DATASET RECORDS —

--- START ---

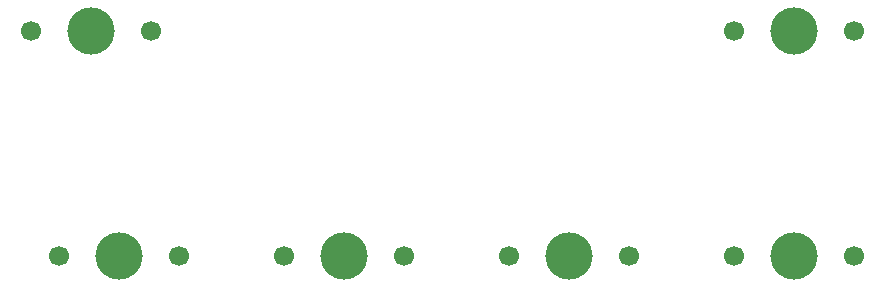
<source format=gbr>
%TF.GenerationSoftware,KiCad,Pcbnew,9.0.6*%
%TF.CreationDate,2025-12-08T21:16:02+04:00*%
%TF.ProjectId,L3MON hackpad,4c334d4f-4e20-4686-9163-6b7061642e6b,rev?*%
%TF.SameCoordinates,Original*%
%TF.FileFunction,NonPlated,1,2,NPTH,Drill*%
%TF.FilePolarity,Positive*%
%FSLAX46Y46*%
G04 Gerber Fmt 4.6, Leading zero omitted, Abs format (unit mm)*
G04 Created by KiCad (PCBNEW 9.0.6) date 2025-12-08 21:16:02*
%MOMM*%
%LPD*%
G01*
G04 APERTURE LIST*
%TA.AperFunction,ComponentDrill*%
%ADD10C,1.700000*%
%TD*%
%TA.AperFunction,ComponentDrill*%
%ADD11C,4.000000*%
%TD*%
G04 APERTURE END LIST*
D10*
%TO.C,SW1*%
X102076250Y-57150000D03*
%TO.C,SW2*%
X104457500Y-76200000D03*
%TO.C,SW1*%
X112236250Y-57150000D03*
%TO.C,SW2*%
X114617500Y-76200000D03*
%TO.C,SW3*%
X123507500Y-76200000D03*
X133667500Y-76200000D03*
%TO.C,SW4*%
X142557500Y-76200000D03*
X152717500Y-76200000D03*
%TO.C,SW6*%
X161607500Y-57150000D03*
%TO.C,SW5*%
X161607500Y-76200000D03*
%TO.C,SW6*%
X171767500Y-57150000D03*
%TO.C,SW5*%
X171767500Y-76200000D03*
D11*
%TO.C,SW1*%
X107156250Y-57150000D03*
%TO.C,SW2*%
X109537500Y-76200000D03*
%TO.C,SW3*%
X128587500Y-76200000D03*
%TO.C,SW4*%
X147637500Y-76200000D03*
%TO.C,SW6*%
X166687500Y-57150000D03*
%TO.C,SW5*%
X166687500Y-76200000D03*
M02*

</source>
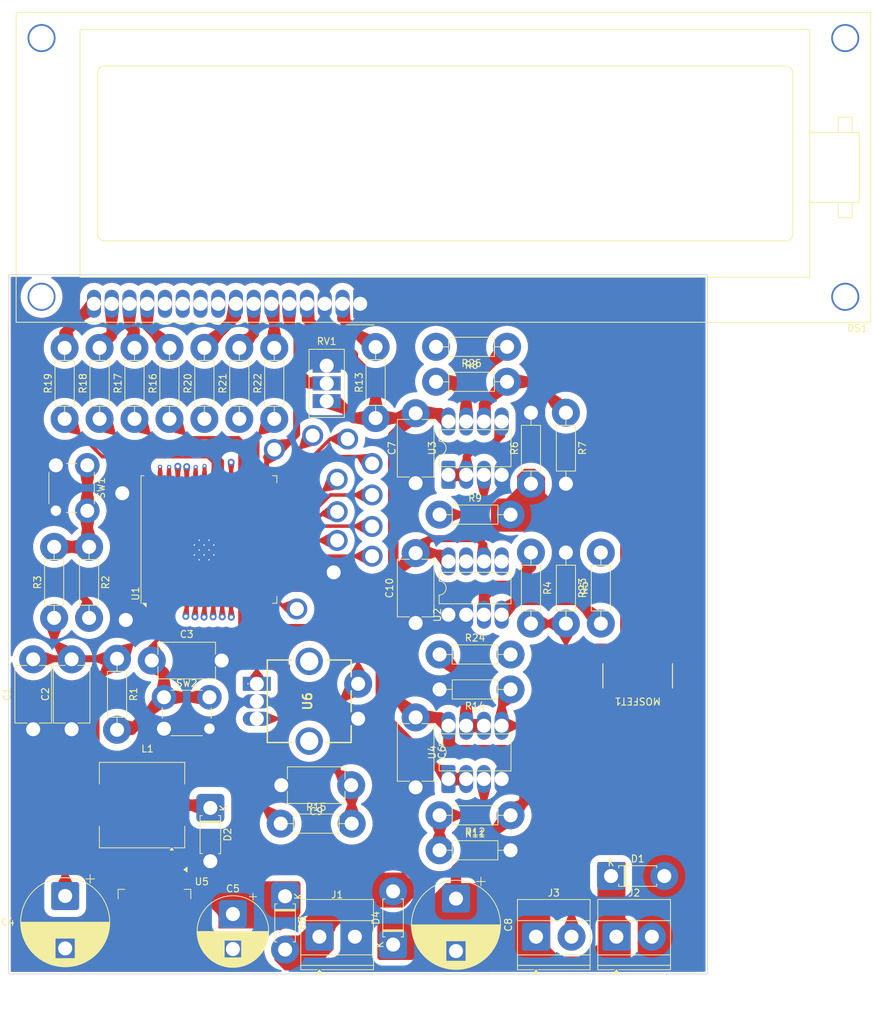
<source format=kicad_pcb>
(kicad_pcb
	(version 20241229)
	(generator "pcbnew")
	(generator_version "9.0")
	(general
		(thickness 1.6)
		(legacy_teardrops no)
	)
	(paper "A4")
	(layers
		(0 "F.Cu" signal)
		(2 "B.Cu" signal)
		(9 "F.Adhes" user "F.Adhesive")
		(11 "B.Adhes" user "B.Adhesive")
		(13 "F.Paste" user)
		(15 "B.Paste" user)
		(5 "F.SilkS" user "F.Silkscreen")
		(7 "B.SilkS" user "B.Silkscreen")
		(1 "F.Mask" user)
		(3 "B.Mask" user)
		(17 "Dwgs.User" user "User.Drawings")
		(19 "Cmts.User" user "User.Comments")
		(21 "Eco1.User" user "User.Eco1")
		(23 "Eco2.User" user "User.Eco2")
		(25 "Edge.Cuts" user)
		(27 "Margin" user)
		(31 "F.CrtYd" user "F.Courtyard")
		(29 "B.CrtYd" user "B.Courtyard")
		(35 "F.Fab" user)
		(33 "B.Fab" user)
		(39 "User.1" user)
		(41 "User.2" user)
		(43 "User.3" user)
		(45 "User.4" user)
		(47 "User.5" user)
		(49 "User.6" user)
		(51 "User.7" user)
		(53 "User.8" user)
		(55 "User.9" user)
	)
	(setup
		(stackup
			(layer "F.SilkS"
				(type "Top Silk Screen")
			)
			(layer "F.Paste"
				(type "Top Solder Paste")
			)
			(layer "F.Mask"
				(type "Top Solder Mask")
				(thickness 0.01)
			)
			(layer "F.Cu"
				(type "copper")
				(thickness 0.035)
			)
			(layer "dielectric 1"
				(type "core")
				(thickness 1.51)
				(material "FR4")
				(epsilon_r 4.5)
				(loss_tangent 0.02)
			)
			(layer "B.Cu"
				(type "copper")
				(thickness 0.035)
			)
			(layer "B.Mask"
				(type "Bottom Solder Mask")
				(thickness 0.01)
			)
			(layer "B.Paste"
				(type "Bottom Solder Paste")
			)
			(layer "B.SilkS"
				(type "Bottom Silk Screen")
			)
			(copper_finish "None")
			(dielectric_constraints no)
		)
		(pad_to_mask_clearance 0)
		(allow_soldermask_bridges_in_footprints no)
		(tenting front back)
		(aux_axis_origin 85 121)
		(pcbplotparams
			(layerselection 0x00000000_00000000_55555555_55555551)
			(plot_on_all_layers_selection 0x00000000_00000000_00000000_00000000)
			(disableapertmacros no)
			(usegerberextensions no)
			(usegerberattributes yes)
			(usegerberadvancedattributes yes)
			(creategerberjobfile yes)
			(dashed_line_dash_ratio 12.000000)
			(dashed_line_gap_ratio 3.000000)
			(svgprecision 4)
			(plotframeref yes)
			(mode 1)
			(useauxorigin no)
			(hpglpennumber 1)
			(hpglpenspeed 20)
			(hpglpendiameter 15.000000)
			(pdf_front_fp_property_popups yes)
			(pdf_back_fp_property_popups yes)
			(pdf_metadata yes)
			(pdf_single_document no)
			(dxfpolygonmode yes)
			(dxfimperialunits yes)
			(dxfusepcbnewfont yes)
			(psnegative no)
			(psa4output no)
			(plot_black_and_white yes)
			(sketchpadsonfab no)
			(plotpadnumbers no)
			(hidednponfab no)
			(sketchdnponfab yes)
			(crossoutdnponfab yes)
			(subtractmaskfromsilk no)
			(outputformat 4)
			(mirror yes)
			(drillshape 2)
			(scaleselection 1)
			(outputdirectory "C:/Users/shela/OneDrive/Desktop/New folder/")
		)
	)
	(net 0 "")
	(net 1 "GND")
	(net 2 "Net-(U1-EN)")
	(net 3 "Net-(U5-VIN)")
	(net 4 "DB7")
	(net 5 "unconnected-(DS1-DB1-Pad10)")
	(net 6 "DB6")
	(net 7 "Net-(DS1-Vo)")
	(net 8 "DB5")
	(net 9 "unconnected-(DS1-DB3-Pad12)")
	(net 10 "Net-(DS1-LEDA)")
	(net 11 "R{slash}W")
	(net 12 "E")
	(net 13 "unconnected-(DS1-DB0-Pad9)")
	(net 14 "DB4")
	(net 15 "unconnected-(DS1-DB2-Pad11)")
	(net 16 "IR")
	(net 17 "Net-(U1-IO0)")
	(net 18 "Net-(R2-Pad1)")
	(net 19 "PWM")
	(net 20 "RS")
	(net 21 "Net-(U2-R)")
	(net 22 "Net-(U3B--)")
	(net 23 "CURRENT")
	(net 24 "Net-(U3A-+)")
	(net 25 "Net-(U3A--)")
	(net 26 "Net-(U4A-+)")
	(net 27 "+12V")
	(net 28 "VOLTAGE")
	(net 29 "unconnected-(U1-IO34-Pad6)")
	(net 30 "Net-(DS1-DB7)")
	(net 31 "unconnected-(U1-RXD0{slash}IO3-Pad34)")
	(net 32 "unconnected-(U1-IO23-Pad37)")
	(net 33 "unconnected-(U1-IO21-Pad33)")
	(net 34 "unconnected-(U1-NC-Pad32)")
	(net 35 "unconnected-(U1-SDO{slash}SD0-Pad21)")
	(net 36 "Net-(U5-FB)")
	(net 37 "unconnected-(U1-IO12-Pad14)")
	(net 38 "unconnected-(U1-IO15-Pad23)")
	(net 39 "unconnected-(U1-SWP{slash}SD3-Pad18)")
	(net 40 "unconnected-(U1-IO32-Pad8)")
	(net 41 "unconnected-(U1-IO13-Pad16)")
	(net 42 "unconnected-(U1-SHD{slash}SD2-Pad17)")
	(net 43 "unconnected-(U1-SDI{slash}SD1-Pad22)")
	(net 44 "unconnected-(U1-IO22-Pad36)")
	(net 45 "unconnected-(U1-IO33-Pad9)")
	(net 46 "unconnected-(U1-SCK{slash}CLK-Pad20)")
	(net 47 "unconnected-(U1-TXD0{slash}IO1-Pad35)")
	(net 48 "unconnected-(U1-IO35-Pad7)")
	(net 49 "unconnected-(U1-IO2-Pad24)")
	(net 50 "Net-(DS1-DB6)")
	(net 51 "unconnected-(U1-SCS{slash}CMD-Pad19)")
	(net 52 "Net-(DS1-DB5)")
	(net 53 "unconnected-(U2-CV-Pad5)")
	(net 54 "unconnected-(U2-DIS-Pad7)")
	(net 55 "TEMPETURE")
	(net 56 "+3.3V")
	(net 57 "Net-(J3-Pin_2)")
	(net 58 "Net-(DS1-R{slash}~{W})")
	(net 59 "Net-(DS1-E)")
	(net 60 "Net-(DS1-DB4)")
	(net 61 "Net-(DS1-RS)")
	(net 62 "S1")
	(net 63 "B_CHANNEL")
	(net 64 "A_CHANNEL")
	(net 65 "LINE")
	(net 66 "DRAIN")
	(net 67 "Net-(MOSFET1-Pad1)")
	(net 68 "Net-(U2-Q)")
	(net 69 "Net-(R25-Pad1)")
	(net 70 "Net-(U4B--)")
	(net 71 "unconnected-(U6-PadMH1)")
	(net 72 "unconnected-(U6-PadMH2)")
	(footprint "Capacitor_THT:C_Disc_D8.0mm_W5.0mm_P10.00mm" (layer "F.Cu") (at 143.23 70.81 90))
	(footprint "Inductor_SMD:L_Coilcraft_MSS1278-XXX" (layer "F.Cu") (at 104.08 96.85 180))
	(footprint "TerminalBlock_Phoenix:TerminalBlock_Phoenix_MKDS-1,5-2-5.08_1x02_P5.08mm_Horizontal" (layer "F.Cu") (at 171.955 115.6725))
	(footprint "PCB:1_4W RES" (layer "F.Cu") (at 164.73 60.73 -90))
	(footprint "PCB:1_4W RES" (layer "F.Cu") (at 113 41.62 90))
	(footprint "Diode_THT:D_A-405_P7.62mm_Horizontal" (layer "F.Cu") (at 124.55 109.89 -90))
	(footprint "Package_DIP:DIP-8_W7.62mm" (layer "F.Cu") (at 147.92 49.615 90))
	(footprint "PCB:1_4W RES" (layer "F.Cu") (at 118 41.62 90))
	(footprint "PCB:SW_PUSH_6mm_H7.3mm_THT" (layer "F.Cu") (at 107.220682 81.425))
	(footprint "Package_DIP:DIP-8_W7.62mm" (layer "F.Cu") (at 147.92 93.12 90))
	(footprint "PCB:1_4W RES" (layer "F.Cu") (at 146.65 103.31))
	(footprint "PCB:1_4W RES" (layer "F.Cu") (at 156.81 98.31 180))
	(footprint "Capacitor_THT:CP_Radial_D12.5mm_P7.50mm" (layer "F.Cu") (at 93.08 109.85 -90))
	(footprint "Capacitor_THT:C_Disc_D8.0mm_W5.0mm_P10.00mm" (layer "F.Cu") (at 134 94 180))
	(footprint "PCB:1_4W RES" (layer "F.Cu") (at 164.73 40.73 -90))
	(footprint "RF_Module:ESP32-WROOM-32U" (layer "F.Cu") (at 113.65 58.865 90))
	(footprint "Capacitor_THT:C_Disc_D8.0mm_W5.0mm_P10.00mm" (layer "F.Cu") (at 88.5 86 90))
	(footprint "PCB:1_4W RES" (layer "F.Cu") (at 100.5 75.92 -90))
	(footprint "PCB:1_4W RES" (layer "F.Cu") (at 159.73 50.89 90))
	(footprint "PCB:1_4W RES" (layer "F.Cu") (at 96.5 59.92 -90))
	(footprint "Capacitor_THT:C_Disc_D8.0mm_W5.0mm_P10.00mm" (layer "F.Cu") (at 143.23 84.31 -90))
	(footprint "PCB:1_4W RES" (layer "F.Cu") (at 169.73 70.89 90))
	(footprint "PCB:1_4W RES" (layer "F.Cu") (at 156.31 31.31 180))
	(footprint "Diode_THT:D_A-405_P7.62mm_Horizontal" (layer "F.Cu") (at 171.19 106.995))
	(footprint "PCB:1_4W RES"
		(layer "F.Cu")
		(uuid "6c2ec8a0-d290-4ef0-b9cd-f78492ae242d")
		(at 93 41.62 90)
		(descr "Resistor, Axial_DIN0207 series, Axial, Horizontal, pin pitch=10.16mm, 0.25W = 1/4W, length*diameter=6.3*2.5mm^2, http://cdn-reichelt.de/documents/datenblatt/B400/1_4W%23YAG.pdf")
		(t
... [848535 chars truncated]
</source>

--- END ---

WHAT IS BEING ASKED —
No pictures should appear in the copy, which holds exactly the lines from the first line of the data through the line with "G04 APERTURE LIST*" and nothing else.

YOUR RESPONSE —
<source format=gbr>
%TF.GenerationSoftware,KiCad,Pcbnew,9.0.6*%
%TF.CreationDate,2025-12-08T21:16:02+04:00*%
%TF.ProjectId,L3MON hackpad,4c334d4f-4e20-4686-9163-6b7061642e6b,rev?*%
%TF.SameCoordinates,Original*%
%TF.FileFunction,NonPlated,1,2,NPTH,Drill*%
%TF.FilePolarity,Positive*%
%FSLAX46Y46*%
G04 Gerber Fmt 4.6, Leading zero omitted, Abs format (unit mm)*
G04 Created by KiCad (PCBNEW 9.0.6) date 2025-12-08 21:16:02*
%MOMM*%
%LPD*%
G01*
G04 APERTURE LIST*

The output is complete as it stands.